====== SUPPLIED PASSAGE

Nigeria: State Police or the State of the Police in Nigeria?

A nasty experience of generalised insecurity in Nigeria has provoked a debate about how best police and policing Nigeria might be organised. There are those who feel that what the insecurity has made clear is the inappropriateness of a federally controlled police and policing. They argue that organisation and control of the police by state governments will work better. Protagonists of state police stress how mastery of local language and good knowledge of the local geography of crime and criminality in every state will guarantee proficiency.

But there are antagonists of the assumption that the state police option will work better. They argue it could actually worsen the insecurity crisis. The biggest fear is what a politically embattled governor in Nigeria today would do if he has control over operatives of law and order. A key refrain is whether there is a way state police can be insulated from being hijacked and turned into an instrument of vendetta politics.

A contentious conversation is thus going on between protagonists and antagonists, an interim synthesis of which this piece attempts. Keeping an eye on the debate is important in a country such as Nigeria where issues appear and disappear at the same speed from the public sphere. A debate on how best to police Nigeria is too key to be allowed to suffer that fate.

A former military Head of State, General Abdulsalami Abubakar, has spoken in favour of the idea. Dr Goodluck Jonathan, another ex-president, stands together with Abdulsalami, making two, the number of persons in the club moving in that direction. Both spoke at the April 23, 2024, National Dialogue on State Policing organised by the House of Representatives where Dr Jonathan made an empirically rich case for state police even as he ended up problematising his empiricism. He did so with the information that the military ended up disbanding all experimentations with security outfits that would have grown into state police by now because of fear of abuse of such experimentations since 1999.

Still, the position of the twosome coincides with that of General Babangida who said in June 2017 that "the fear of state governors using state police to run amok was not as strong as the greater benefit that creating state police would do for the nation". Should Chief Olusegun Obasanjo join those who have spoken so far, a consensus in that club can be inferred. Obasanjo has yet to speak. As the head of state with the longest exposure to all manner of security reports, his position would be of interest to both protagonists and antagonists.

============

- _TASKS_
1) In the article on state police in Nigeria, which body organized the National Dialogue on State Policing?
2) Translate this sentence from the article on state police in Nigeria into Spanish: "They argue it could actually worsen the insecurity crisis."
3) Please extract the stretch of the article on state police in Nigeria from "A former military" through "experimentations since 1999.", copied word for word.

====== GIVEN INFORMATION

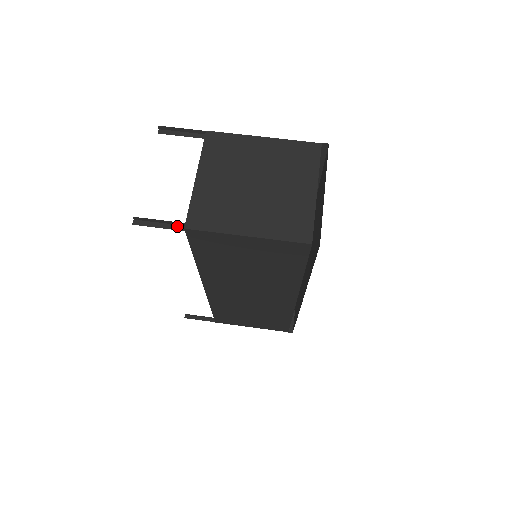
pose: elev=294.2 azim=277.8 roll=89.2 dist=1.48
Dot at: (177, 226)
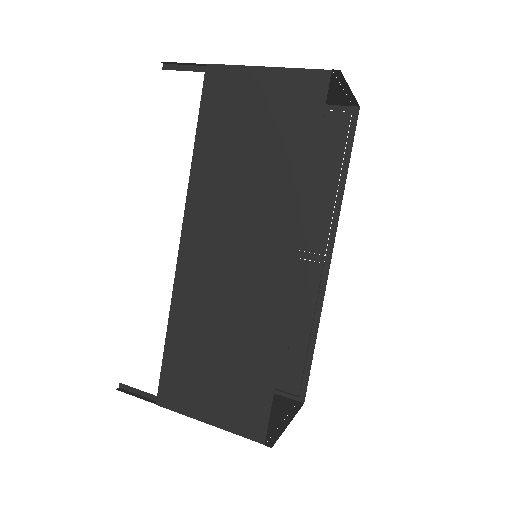
Dot at: (199, 71)
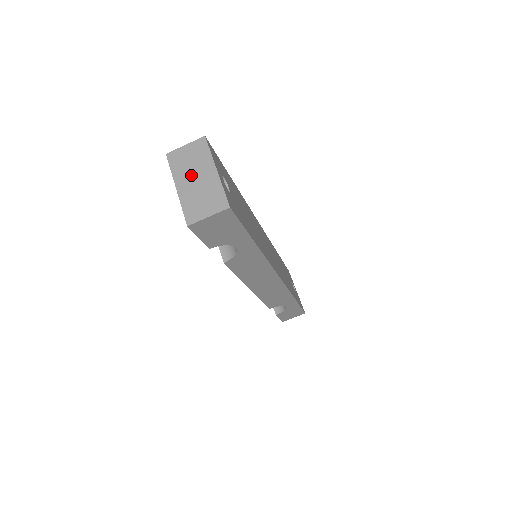
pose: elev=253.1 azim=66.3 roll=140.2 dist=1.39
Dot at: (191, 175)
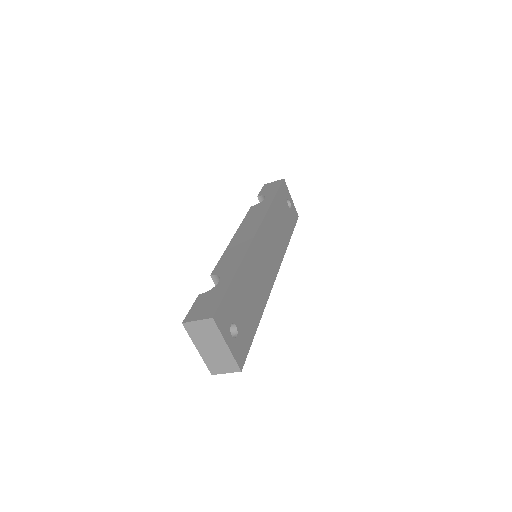
Dot at: (207, 344)
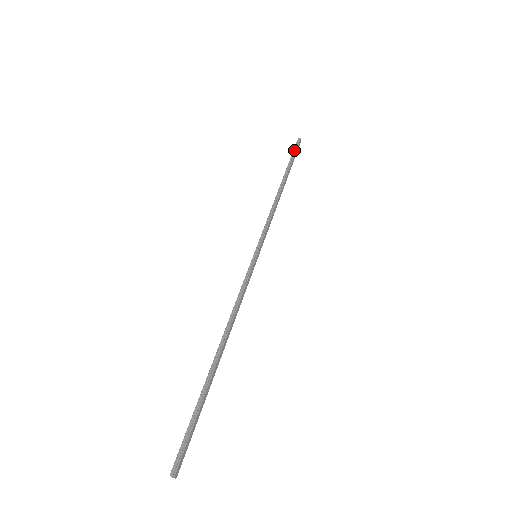
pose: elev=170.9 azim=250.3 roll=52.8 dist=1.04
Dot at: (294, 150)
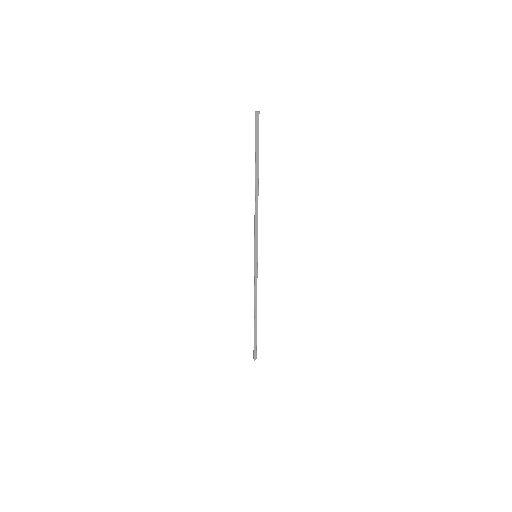
Dot at: (255, 134)
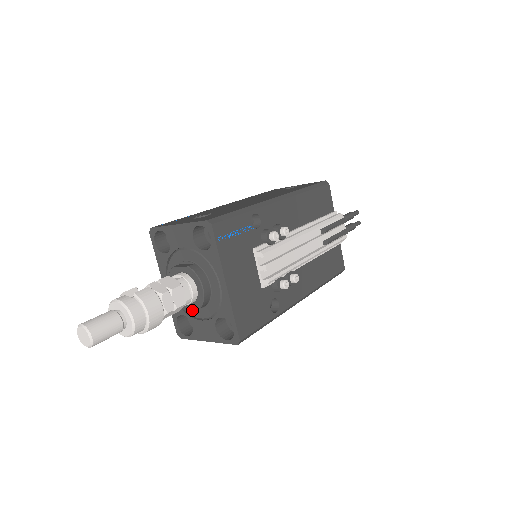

============

- _FULL ANSWERS_
1) The House of Representatives

2) Sostienen que, de hecho, podría empeorar la crisis de inseguridad.

3)
A former military Head of State, General Abdulsalami Abubakar, has spoken in favour of the idea. Dr Goodluck Jonathan, another ex-president, stands together with Abdulsalami, making two, the number of persons in the club moving in that direction. Both spoke at the April 23, 2024, National Dialogue on State Policing organised by the House of Representatives where Dr Jonathan made an empirically rich case for state police even as he ended up problematising his empiricism. He did so with the information that the military ended up disbanding all experimentations with security outfits that would have grown into state police by now because of fear of abuse of such experimentations since 1999.